Having a similar, or standard way to lay out Python packages allows people to more easily understand and contribute to your code. We could make the structure by hand, however, it is much easier to use a tool to do this.
Creating a Python package using CookieCutter
To create a skeletal structure for our project, we will use the MolSSI CMS CookieCutter. This will not only create our directory layout, but will also set up many tools we will use including testing, continuous integration, documentation, and git.
Running CookieCutter
Once you have CookieCutter installed, you can run it. CookieCutter is a general tool for making copies of repositories. We will use it to make a copy of the MolSSI Python project template.
To run the CMS CookieCutter, navigate to the directory where you would like to start your project, and type:
$ cookiecutter gh:molssi/cookiecutter-cms
This command will bring up an interactive prompt which asks questions about your project. Here, the prompt is given first, followed by the default value in square brackets. Answer the questions according to the following.
If nothing is given after the colon (:
), hit enter to use the default value.
project_name [ProjectName]: geometry_analysis
repo_name [geometry_analysis]:
first_module_name [geometry_analysis]: molecule
author_name [Your name (or your organization/company/team)]: *YOUR_NAME_HERE*
author_email [Your email (or your organization/company/team)]: *YOUR_EMAIL_ADDRESS_HERE*
description [A short description of the project.]: A python package for the MolSSI Software Summer School.
Select open_source_license:
1 - MIT
2 - BSD-3-Clause
3 - LGPLv3
4 - Not Open Source
Choose from 1, 2, 3, 4 (1, 2, 3, 4) [1]: 2
Select dependency_source:
1 - Prefer conda-forge over the default anaconda channel with pip fallback
2 - Prefer default anaconda channel with pip fallback
3 - Dependencies from pip only (no conda)
Choose from 1, 2, 3 (1, 2, 3) [1]:
Select Include_Windows_continuous_integration:
1 - y
2 - n
Choose from 1, 2 (1, 2) [1]:
About these decisions
License Choice
Choosing which license to use is often confusing for new developers. Here, we have chosen the BSD-3-Clause
. The BSD-3-Clause
license is an open-source, permissive license (meaning that few requirements are placed on deveopers of derivative works), similar to the MIT license. However, it prohibits others from using the name of the project or its contributors to promote derived products without written consent.
Types of Open-Source Licenses
Open-source licenses can either be ‘permissive’ or ‘copy-left’. Copy-left licenses require that derivative works also be open source. Out of the choices given above, MIT and BSD-3-Clause are permissive, while LGLLv3 is a copy left license.

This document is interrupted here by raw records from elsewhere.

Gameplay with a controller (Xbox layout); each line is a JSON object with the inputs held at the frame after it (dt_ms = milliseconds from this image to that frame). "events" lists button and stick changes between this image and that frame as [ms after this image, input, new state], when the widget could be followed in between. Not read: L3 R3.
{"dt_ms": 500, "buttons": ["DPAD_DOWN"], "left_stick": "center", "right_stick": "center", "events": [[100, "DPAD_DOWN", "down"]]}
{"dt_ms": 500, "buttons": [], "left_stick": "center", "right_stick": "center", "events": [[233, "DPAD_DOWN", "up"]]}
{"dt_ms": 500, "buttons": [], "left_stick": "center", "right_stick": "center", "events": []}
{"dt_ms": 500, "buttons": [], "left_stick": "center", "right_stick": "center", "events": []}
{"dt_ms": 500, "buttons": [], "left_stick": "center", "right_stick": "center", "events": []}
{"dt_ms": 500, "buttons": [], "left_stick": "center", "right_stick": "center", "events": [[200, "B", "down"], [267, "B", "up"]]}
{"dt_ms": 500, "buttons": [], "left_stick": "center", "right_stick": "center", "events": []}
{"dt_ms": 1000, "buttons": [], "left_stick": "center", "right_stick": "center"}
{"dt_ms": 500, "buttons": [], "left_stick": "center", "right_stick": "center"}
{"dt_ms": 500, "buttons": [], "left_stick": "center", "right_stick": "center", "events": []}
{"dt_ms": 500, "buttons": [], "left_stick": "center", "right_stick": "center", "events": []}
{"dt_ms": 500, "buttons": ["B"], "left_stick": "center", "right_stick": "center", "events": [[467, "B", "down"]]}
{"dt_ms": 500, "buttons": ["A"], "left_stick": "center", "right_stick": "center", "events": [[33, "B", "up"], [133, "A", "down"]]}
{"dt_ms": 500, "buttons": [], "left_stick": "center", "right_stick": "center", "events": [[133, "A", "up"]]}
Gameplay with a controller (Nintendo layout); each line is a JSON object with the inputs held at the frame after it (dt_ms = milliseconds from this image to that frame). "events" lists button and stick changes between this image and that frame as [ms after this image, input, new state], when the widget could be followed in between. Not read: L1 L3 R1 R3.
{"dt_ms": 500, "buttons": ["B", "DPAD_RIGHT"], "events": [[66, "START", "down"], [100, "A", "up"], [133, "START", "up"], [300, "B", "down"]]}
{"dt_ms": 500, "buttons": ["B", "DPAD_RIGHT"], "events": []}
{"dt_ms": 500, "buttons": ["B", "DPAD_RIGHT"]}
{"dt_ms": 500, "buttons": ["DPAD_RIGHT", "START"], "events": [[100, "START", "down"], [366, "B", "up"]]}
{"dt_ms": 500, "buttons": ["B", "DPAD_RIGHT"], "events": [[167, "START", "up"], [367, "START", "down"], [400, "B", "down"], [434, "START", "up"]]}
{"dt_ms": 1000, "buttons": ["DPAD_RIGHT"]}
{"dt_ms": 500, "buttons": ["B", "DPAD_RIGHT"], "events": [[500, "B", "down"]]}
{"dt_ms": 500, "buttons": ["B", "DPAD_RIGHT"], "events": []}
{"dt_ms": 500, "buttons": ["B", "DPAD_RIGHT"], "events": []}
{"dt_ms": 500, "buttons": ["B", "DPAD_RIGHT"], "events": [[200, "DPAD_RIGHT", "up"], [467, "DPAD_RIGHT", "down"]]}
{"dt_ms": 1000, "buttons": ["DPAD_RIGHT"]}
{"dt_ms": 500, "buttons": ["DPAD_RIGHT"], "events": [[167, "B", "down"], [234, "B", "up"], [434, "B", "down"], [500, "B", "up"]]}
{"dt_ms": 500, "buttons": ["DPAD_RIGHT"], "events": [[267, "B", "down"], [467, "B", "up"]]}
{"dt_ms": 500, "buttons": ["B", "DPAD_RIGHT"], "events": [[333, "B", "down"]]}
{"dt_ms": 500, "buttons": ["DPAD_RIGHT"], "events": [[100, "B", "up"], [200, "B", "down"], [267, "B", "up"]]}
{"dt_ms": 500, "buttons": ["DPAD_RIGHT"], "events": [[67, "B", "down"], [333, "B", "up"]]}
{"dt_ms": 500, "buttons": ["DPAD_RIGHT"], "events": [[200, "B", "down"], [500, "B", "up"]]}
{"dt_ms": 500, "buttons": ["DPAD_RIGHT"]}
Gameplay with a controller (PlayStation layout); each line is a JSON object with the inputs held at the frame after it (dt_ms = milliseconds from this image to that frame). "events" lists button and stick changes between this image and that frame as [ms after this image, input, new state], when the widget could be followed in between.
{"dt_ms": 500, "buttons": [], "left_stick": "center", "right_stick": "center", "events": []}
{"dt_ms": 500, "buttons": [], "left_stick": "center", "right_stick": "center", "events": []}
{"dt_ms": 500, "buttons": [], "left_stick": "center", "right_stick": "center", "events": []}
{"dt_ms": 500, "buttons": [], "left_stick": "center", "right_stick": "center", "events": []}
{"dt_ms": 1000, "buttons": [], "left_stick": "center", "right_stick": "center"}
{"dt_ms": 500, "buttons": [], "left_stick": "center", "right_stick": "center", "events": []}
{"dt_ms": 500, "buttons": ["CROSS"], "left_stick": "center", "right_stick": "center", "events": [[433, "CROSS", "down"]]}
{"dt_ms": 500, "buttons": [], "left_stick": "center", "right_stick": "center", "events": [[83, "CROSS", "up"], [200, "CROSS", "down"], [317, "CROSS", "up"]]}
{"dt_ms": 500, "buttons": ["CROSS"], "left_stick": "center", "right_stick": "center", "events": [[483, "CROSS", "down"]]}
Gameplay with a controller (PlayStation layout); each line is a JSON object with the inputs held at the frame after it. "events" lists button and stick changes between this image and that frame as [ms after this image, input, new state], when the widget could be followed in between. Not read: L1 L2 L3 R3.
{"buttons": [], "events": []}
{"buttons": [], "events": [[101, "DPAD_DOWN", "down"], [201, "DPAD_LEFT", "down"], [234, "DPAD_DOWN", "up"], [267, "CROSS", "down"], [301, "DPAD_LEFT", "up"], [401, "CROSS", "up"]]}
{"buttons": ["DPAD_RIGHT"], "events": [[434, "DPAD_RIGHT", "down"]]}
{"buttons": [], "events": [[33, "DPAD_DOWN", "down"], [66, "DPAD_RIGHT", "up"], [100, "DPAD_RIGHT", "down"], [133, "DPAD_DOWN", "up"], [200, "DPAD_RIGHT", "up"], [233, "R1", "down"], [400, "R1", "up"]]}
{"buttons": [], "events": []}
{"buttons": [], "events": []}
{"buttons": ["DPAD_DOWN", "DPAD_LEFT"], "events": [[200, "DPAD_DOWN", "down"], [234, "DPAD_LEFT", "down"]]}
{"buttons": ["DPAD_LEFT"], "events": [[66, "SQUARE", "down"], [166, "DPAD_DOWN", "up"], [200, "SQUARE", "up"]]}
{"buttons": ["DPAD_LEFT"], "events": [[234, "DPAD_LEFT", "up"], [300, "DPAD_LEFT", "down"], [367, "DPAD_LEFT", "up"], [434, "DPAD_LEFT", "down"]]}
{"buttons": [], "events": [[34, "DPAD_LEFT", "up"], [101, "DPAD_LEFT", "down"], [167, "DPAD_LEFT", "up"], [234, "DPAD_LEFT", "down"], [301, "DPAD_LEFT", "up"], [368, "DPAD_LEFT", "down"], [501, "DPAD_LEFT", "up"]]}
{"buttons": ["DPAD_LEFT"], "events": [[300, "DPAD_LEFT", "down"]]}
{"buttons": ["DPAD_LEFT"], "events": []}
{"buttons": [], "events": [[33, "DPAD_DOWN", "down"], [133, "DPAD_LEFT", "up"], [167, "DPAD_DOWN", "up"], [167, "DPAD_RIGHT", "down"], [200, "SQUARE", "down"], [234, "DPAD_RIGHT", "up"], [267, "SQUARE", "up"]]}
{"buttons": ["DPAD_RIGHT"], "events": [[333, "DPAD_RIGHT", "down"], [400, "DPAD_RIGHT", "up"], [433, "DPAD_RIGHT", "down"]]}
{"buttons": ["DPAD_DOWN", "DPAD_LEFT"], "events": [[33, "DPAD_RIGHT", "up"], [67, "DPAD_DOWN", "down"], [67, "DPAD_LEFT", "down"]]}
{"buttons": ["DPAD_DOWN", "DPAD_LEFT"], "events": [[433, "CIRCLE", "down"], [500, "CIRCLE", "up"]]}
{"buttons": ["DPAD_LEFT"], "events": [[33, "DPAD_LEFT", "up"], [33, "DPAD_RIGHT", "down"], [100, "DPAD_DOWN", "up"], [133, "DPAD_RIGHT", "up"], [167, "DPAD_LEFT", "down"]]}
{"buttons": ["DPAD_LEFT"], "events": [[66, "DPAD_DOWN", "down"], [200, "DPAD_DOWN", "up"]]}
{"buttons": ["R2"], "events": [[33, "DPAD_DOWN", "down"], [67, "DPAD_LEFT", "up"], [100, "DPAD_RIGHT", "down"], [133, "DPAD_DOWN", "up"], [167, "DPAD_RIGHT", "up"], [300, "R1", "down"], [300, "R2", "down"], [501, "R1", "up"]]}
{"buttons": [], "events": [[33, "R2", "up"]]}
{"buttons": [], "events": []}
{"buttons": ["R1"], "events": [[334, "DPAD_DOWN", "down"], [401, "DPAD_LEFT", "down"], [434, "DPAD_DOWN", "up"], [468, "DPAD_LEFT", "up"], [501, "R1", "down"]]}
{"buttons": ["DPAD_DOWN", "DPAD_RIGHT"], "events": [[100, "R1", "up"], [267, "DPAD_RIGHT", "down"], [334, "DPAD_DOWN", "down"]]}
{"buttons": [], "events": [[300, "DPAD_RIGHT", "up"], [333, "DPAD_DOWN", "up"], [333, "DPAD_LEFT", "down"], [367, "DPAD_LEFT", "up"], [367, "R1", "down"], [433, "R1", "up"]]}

We recommend that you spend some time reading about licensing. One place to start is this helpful guide from the Chodera Lab.
Dependency Source
This section will decide what dependency source you are using for automated testing of your package on Travis (covered later).
Choosing a dependency source selects where to get dependencies from, and also what manager to use. • The default: Pull packages from Conda-Forge, uses Conda to manage dependencies • The second option: Pull packages from Conda’s Defaults channel, uses Conda to manage dependencies • The third option: Pull packages from PyPi, uses pip to manage dependencies
It is highly recommended to deploy your package to the same location as your choice of dependencies since your tests should already be validated against it, and you will know all your package dependencies are in the same place. You do not have to nor are you limited to only deploy there, but you should test your package with every dependency source you plan to deploy to.
Reviewing directory contents
Now we can examine the project layout the CookieCutter has set up for us. Navigate to the newly created geometry_analysis
directory. You should see the following directory structure.
.
├── LICENSE <- License file
├── README.md <- Description of project which GitHub will render
├── appveyor.yml <- AppVeyor config file for Windows testing (if chosen)
├── geometry_analysis
│ ├── __init__.py <- Basic Python Package import file
│ ├── geometry_analysis.py <- Starting package module
│ ├── data <- Sample additional data (non-code) which can be packaged
│ │ ├── README.md
│ │ └── look_and_say.dat
│ ├── tests <- Unit test directory with sample tests
│ │ ├── __init__.py
│ │ └── test_molssi_math.py
│ └── _version.py <- Automatic version control with Versioneer
├── devtools <- Deployment, packaging, and CI helpers directory
│ ├── README.md
│ ├── conda-envs <- Environments for testing
│ │ └── test_env.yaml
│ ├── conda-recipe <- Conda build and deployment skeleton
│ │ ├── bld.bat <- Win specific file, not present if Win CI not chosen
│ │ ├── build.sh
│ │ └── meta.yaml
│ ├── scripts
│ │ └── create_conda_env.py <- OS agnostic Helper script to make conda environments based on simple flags
│ └── travis-ci
│ └── install.sh
├── docs <- Documentation template folder with many settings already filled in
│ ├── Makefile
│ ├── README.md <- Instructions on how to build the docs
│ ├── _static
│ ├── _templates
│ ├── conf.py
│ ├── index.rst
│ └── make.bat
├── setup.cfg <- Near-master config file to make house INI-like settings for Coverage, Flake8, YAPF, etc.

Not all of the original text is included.